INTERVIEW: This book tackles the silence of French conscripts and asks: What did you do in Algeria, Daddy?

Un seul héros le peuple also shows the militarised forms of repression to which the Algerian working classes were subjected throughout the colonial period and against which they had to organise themselves collectively to stay alive. The history of the daily life of the colonised masses is replete with examples of how they developed ways to avoid and trick the occupiers, and sometimes confront the colonial power.

According to Rigouste, December 1960 contradicts the mythology of the French counterinsurgency. This mystification of the “Battle of Algiers” narrative is based on the idea that the French army, with its counterinsurgency model called the “doctrine of counter-revolutionary war”, would have succeeded in eliminating the political-military organisations — the FLN and ALN — and any resistance on the Algerian side. In fact, political cells in the city and guerrilla units were quickly reconstituted.

“As this investigation and the history of women in the Algerian war show, popular resistance has never ceased. They succeeded in making themselves elusive by the counterinsurgency and went through all the repressive operations, until December 1960 and then beyond. They had to change form after Independence, but they still resurfaced, in the form of a people on the march in February 2019.”

It also demonstrates how the colonial condition is particular because it is “the conjugation of capitalist, racist and patriarchal powers of relationships, resulting in a system of segregation and privileges in relation to the popular classes considered “Western”. The colonial fault line set white and indigenous proletarians in opposition across all sectors of imperialist society: in housing, health, education, culture, access to rights, their dealings with the police, justice, prison, army and administrations. It was on this line that the social and historical explosion of December 1960 took place.

**Tasks:**
[a] According to the text on popular resistance in colonial Algeria, in what form did that resistance resurface in February 2019?
[b] Continue the text on popular resistance in colonial Algeria from its final sentence.

**Data:**

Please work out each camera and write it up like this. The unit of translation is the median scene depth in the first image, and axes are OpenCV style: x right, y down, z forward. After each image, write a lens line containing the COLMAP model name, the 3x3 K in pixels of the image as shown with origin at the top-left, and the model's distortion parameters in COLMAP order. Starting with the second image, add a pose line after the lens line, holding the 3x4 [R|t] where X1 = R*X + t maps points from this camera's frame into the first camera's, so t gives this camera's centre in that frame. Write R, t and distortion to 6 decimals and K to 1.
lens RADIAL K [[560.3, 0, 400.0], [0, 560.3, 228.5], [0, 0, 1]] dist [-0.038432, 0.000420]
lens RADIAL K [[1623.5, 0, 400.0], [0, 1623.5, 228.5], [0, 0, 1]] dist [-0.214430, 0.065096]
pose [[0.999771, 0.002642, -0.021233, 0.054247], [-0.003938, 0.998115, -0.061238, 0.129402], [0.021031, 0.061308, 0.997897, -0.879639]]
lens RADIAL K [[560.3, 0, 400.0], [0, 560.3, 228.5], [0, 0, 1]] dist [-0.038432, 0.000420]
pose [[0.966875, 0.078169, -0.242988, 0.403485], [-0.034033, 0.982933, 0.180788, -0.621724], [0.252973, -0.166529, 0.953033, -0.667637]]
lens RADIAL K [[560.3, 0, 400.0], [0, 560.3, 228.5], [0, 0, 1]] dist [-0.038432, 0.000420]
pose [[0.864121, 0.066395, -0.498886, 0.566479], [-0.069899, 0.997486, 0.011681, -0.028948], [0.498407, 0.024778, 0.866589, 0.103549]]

**Results in order:**
[a] In the form of a people on the march.

[b]
This story is almost unknown in France because it has been concealed, especially through the amnesty laws that allowed the French state to absolve itself of responsibility and thus make most of the crimes simply disappear. Yet as Rigouste records, “At least 250 Algerians died during these three weeks; it was a massacre committed by the French government. One should question its disappearance from the memories of the struggles and popular culture in the same way that 17 October, 1961 had disappeared before witnesses, activists and researchers cooperated to make it exist in contemporary collective memories.”

ON THIS DAY: Remembering the Bentalha Massacre

In Algeria, this history is better known, but mainly by the older generations. “Until February 2019, young people knew little about it. They heard about it briefly at school and through official commemorations, which led to a general mistrust. But there are still living traces of it in the bodies of the witnesses.”

Is it the same dynamic that can be detected in the hirak protests of 2019? Rigouste, who followed the hirak events in the field, points out that at the beginning of the protests, he had the impression of seeing this “common body” that had been dismembered, now being re-formed. “But we must listen to what the Algerians say. They have resurrected the slogan ‘One hero, the people’ and are using it again and again in various ways. The demonstrators of 2019 have begun to build a collective memory of the uprisings of December 1960 that weaves together the links between revolutionary generations.”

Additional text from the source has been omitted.